The bulk of chapters 11 & 12 basically read as a holy “roll call.” While the inclusion of the long list of names do not make for much intriguing reading, (comparable to phone book reading for pleasure perhaps), it should prompt the reader to understand how a God of detail fondly remembers those who have been faithful to the cause, working to restore and revive His name.  These were brave families returning to a city in ruins, desperate to see God’s glory shine again in their land.

The end of chapter 12 sets the scene for one of the greatest days in the history of this holy community – a party of all parties! Imagine the pageantry of a redeemed people taking back their rightful place as they occupied the strategic places of Jerusalem and dedicated the walls. The atmosphere must have been electric and how the people must have rejoiced.

In chapter 13 it is apparent that Nehemiah returned to the king of Babylon for an undisclosed amount of time. Upon return to Jerusalem he finds that some of Israel’s enemies are residing and thriving within the city once again. He is outraged and leads a purging once again of foreign worship and mixed marriages. He institutes financial support of the temple and demands observance of the Sabbath.

He concludes the chapter and book by asking God to fondly remember him with favor for the work he has done there.

Reflecting over today’s reading this entire account reminds me of an upcoming event where new residents will move in, dedication and reforms will begin to unfold, and great service will be remembered in celebration. A “changing of the guard” of our own Church of God of the Abrahamic Faith headquarters will soon be taking place. Slated for the second week of January 2017, a new CEO, Chief Executive Officer, will begin to learn and assume duties as the leader of our General Conference and Bible College in Atlanta, Georgia. I am diligently praying for Seth Ross as he takes the baton from Dr. Joe Martin to lead our organization. I hope you are too.

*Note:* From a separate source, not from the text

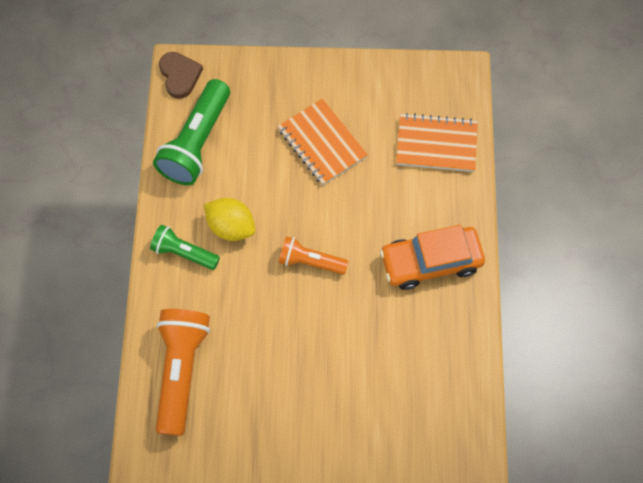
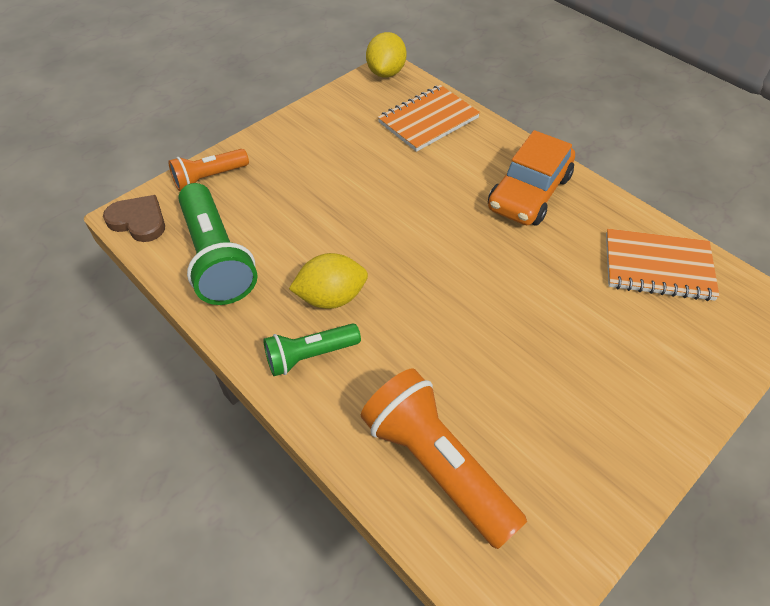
camera: 45 degrees left, 15 degrees down
(310, 261) = (437, 267): orange flashlight -> orange flashlight (209, 178)
(322, 143) = (337, 179): orange notebook -> orange notebook (657, 267)
(457, 74) = (386, 72): none -> yellow lemon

The Book of Nehemiah provides a great illustration of how prayer and hard work can accomplish seemingly impossible things when a person determines to trust and obey God. Nehemiah was a man of responsibility, vision, prayer, action, cooperation, and compassion. Thank you, Dr. Joe, for displaying those same qualities over the years. We are excited about the future as Seth Ross, another dedicated leader, takes the reins to rightly divide the Word of Truth and the work of God in our conference. May it be our prayer that just as in Nehemiah’s day, many will hear and answer the call to follow as well. May you remember us all with favor, O God, as we long for your Son’s return and work for Your renown!

Julie Driskill

 

Julie Driskill is an encourager who celebrates the process of Divine pilgrimage wide open.  She’s never met a stranger and her distinguishable laugh is a dead give away in a crowded room.   

Receiving a B.A. in Education from the Clayton State University, Morrow, GA, she jointly attended Atlanta Bible College where she studied and worked for several years.  Julie’s philosophy of life revolves around service.  One of her favorite life quotes is “Service is the rent we pay to be living.  It is the very purpose of life….and not something you do in your spare time.” – Edelman

With the steadfast support of friends and family over the past twenty years she has pursued this goal of service by developing and implementing the work of Higher Ground Camp, an Ohio based 501 (c) (3).    

For the past two years Julie has expanded her duties to collaborate with Family & Youth Initiatives, of New Carlisle, Ohio, as an in-school educator for the Real Life Teen Choices Program. She teaches sexual risk avoidance curriculum to students in grades 6-12 in public and private schools in eight counties. Developing after-school leadership programs and peer to peer mentoring networks for at-risk youth has become her specialty.